The gut-driven investor. Some investors tend to pull out of investments the moment they lose money, then invest again once they feel “driven” to do so. While they may do some research, they are ultimately acting on impulse. This method of investing may result in losses.

Eliminating emotion. Many investors “stir up” their investments when major events happen, including births, marriages, or deaths. They seem to get a renewed interest in their stocks and/or begin to second-guess the effectiveness of their long-term strategies. A financial professional can help you focus on your long-term objectives and may help you manage being influenced by short-term whims.

Best-Performing Asset Classes

According to Yale University's Crash Confidence Index, only about 27% of investors are confident the stock market will not crash sometime during the next six months.1

But if fear leads investors to avoid the entire investment class, they may limit their potential returns. For example, during the 20-year period ended December 31, 2018, stocks had an average annual return of 7.2%. By comparison, bonds returned 5.5% and cash 1.8% during the same timeframe. During that 20-year stretch, stocks outperformed bonds and cash in 14 years out of 20.2

But the stock market is volatile. Between October 9, 2007 and March 9, 2009, the Standard & Poor’s 500 stock index shed well over half its value. But then the S&P 500 started clawing its way back and ended 2010 within 20% of the October 9, 2007, close.3

If the impulse to be safe keeps investors out of the stock market, it may also keep them from taking advantage of the potential returns the stock market has to offer.

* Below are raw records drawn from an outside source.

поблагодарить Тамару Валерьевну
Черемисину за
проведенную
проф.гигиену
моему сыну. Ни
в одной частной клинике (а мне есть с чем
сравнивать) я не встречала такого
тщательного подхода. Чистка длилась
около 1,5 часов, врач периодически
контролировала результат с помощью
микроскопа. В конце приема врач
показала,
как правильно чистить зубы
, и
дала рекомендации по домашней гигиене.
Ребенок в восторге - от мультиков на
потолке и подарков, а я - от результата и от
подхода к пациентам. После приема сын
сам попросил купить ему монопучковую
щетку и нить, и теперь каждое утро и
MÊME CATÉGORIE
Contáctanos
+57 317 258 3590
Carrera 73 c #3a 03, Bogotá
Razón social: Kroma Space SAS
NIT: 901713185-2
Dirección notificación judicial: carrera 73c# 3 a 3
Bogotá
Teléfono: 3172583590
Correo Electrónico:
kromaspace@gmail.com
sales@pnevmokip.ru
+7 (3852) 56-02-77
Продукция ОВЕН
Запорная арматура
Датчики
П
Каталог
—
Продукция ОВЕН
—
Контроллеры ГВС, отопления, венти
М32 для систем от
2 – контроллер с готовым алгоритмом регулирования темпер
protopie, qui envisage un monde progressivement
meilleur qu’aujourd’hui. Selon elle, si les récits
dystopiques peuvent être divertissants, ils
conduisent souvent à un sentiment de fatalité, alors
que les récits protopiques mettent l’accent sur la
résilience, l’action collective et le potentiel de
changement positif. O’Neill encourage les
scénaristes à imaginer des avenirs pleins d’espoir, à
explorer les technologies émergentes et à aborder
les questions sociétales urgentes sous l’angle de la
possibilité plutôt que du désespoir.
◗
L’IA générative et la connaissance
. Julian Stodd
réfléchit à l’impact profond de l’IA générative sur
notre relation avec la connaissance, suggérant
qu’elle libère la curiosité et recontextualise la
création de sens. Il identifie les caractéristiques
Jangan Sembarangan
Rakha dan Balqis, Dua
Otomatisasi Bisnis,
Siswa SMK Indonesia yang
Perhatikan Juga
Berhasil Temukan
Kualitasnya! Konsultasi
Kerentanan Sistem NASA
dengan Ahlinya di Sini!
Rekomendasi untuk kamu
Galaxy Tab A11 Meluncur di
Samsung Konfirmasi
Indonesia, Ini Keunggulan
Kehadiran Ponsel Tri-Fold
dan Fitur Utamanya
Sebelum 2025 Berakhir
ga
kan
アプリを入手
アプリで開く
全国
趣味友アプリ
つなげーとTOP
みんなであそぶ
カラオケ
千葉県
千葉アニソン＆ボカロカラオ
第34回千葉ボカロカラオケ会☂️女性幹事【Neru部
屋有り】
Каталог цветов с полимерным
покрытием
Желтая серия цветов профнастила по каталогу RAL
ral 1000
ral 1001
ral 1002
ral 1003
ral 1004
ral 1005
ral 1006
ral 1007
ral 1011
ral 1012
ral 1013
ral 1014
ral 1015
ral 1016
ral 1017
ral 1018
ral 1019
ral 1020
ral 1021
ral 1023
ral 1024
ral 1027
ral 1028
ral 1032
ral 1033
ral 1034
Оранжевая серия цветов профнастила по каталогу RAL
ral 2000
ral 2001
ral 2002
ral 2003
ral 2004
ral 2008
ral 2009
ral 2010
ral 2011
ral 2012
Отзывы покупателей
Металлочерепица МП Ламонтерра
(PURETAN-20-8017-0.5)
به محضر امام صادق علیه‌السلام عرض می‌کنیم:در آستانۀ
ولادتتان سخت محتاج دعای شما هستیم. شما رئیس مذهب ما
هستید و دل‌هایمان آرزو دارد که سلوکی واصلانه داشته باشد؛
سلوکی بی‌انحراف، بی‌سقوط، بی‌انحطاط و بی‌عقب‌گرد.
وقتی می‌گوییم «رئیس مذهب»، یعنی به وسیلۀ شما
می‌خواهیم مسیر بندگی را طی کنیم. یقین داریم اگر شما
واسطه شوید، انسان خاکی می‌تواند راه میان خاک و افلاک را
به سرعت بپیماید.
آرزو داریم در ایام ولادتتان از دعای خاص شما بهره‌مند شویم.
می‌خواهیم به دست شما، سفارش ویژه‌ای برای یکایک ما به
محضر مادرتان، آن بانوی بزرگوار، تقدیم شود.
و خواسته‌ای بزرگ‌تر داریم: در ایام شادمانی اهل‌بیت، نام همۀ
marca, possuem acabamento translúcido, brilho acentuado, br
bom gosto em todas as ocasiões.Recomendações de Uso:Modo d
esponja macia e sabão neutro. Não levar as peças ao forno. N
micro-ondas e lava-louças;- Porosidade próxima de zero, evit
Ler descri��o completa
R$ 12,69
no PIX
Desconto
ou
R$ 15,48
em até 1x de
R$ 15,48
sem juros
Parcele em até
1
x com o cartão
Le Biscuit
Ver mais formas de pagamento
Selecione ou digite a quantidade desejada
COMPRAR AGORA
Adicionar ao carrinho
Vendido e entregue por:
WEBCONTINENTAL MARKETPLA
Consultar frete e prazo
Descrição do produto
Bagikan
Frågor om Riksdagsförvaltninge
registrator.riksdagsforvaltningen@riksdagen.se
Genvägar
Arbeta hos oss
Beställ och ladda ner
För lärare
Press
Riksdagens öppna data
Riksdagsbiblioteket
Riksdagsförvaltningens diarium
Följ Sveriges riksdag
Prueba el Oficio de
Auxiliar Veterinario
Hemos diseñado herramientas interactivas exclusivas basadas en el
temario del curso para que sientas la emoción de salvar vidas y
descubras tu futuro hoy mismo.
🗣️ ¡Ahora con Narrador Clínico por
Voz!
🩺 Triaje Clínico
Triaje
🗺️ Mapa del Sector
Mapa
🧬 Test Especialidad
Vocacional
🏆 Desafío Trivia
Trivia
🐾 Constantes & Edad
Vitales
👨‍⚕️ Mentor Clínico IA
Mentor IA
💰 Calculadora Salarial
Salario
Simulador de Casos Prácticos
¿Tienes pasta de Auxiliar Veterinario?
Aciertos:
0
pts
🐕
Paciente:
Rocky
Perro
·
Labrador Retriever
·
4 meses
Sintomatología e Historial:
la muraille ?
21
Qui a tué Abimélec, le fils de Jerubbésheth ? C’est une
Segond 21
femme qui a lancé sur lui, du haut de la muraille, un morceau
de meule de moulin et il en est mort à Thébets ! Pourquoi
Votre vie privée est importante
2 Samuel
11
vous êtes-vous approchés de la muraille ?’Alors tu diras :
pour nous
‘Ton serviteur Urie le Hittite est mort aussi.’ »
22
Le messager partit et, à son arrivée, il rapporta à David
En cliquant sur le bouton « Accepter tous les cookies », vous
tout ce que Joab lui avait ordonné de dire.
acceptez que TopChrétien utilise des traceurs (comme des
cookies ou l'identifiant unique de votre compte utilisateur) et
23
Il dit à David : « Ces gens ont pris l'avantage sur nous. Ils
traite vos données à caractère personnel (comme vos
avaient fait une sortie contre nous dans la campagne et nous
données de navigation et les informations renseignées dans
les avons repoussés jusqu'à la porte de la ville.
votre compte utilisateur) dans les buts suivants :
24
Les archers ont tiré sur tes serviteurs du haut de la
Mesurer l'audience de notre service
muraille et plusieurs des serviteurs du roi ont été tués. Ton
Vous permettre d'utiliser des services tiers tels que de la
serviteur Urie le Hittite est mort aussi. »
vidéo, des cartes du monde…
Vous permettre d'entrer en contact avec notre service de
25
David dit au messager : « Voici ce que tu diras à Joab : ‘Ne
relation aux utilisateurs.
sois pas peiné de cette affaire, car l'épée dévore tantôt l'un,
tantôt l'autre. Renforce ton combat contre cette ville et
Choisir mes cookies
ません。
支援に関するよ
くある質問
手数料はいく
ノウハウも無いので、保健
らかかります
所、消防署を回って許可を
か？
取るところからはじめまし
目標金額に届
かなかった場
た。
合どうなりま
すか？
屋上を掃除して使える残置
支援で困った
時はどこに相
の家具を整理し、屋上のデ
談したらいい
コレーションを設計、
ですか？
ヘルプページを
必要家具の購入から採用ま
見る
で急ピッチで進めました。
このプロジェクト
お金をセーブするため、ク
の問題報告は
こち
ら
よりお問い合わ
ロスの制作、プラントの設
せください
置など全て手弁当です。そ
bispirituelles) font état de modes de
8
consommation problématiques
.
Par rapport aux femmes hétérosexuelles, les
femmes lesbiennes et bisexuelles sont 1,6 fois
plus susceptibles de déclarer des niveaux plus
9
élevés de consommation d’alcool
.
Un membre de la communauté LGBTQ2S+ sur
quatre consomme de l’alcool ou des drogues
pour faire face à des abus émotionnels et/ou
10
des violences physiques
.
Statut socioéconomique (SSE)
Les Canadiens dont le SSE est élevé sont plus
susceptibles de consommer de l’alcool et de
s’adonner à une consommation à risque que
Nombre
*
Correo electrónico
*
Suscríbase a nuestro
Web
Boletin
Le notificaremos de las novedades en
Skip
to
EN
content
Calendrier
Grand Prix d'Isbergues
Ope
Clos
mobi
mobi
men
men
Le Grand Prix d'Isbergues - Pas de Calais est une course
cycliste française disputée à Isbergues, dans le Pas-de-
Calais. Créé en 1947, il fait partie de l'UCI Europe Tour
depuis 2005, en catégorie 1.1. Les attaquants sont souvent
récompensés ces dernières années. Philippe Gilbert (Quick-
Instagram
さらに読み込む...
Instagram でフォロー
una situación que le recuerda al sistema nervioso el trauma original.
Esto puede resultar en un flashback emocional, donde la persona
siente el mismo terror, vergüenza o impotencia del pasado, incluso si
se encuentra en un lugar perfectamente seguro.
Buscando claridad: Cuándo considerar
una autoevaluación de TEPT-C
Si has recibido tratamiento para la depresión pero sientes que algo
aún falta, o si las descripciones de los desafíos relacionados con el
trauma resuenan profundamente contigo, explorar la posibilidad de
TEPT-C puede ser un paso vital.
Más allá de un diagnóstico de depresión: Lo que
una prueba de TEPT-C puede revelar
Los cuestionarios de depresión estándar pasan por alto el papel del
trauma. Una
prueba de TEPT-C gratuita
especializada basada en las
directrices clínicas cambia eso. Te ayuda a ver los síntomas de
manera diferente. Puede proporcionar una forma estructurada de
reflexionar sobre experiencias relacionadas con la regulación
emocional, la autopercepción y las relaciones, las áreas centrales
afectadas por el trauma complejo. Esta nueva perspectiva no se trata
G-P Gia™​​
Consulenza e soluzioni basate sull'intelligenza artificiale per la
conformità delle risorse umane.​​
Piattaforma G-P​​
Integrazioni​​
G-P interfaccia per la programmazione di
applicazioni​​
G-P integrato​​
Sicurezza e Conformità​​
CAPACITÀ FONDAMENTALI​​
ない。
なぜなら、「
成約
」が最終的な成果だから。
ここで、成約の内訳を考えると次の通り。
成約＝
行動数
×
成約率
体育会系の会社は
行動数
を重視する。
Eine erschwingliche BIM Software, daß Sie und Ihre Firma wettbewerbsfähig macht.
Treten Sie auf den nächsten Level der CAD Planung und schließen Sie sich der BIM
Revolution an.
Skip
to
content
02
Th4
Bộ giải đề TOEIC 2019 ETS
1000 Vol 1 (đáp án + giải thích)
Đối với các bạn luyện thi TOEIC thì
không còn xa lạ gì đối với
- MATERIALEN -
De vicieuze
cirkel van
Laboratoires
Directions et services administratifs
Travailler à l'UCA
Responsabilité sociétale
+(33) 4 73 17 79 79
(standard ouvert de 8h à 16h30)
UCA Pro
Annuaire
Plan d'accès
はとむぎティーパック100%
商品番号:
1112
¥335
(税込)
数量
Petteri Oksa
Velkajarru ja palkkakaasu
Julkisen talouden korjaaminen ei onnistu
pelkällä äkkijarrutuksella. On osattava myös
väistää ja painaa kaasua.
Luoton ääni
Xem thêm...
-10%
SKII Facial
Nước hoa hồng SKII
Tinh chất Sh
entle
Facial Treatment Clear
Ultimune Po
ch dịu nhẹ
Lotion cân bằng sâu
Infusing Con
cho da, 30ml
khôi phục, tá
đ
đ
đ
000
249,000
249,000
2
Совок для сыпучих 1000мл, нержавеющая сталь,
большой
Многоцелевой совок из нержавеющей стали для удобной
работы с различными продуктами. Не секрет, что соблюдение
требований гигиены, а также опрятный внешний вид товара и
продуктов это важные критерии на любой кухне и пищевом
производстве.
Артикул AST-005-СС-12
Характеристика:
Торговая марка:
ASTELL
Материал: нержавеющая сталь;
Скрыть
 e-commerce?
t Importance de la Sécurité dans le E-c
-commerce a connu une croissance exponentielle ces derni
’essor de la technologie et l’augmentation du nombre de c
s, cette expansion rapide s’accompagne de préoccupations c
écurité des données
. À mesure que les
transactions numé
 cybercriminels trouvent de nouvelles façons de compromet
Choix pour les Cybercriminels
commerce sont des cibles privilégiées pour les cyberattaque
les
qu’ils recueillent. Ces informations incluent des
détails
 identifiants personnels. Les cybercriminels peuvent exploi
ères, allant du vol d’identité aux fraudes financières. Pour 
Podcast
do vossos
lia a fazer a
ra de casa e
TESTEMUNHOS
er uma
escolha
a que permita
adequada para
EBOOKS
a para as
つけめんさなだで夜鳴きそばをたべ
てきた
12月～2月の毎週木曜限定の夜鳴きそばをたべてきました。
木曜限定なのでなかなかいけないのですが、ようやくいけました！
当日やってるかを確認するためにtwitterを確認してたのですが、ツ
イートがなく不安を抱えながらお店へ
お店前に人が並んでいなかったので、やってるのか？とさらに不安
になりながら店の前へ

Cash alternatives – the most conservative of the three investment classes – outperformed stocks and bonds only twice during the 20-year period.2

A sound investing strategy considers short-term volatility without losing sight of long-term objectives.

A sound strategy can involve diversifying capital between different classes of investments. That way, under-performance in one type of asset may be offset by the performance of another.

Bear in mind, though, that diversification and asset allocation are approaches to help manage investment risk. They do not eliminate the risk of loss if a security price declines. The asset class that performs best one year may not do so the next. Diversifying your holdings among several different investment types and understanding that asset classes can move in and out of favor may help you manage the risk in your investment portfolio.

Changing Lead

The asset class that performs best one year doesn’t necessarily do so the next.2

Changing Lead
  1. Yale University, 2018
  2. Thomson Reuters, 2019, for the period December 31, 1998 through December 31, 2018. Stocks are represented by the S&P 500 Composite index (total return), an unmanaged index that is generally considered representative of the U.S. stock market. Bonds are represented by the Citigroup Corporate Bond Composite Index, an unmanaged index that is generally considered representative of the U.S. bond market. Cash is represented by the Citigroup 3-Month Treasury-Bill index, an unmanaged index that is generally considered representative of short-term cash alternatives. U.S. Treasury bills are guaranteed by the federal government as to the timely payment of principal and interest. However, if you sell a Treasury bill prior to maturity, it could be worth more or less that the original price paid. Index performance is not indicative of the past performance of a particular investment. Past performance does not guarantee future results. Individuals cannot invest directly in an index.
  3. Standard & Poor’s Corp, 2019. The high of 1565.15 was recorded on October 9, 2007 and the low of 676.53 was recorded on March 9, 2009. The S&P 500 Composite index (total return) is an unmanaged index that is generally considered representative of the U.S. stock market. Index performance is not indicative of the past performance of a particular investment. Past performance does not guarantee future results. Individuals cannot invest directly in an index.


Investments in securities do not offer a fix rate of return. Principal, yield and/or share price will fluctuate with changes in market conditions and, when sold or redeemed, you may receive more or less than originally invested.  No system or financial planning strategy can guarantee future results.